Even in light of her research hypothesis and skeptical conclusions Baker admits there are some indications that class size has a demonstrable effect upon student achievement. "Findings of school non-participation and creation of enrollment cutoffs [merely] demonstrate the unanticipated consequences that a class-size reduction program based on financial incentives can create, and should be taken into account when designing future class-size reduction policies" (Baker 2009, p. 5; 3). Baker's research highlights a number of questionable policies of California school districts, such as shuttling excess students to overcrowded districts. It is arguable that given the population and financial challenges of California at this time, mandatory class limitations may not be feasible, because the policies they spark to meet compliance are worse than higher levels of enrollment. It is also arguable, based on Baker's research that because of districts' methods of achieving such benchmarks are often underhanded that the class size limits are not serving the populations the programs were designed to help. But that does not mean that class size reduction is not a laudable aim. At very least, the fact that larger class sizes may cause problems for some students should be more fully explored on a qualitative rather than a purely quantitative level, given the generalized categories of Baker's research, which only takes into consideration socioeconomic categorizations.

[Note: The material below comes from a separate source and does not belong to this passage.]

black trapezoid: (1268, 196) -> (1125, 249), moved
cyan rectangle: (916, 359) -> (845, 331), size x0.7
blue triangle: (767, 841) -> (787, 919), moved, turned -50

Baker admits that previous literature indicates that small class size has been supported for some children: it is possible to hypothesize that for ESL learners and students with learning disabilities, large classrooms do not serve their needs, and the poor and disadvantaged may get 'lost' in large districts. The parts of Baker's research indicating that the overall effect of class reduction is not as large as one might expect on a general level often point to a failure of implementation, rather than a failure of class sizes to deliver upon their original pedagogical promises. Analysis of the benefits of class sizes for specific populations is still required, given the differentiation that exists in any school district and California in particular. The degree to which school districts can enforce smaller class sizes without busing 'overflows' of students elsewhere must also be examined, to see if class size reduction benefits students if it is done fairly.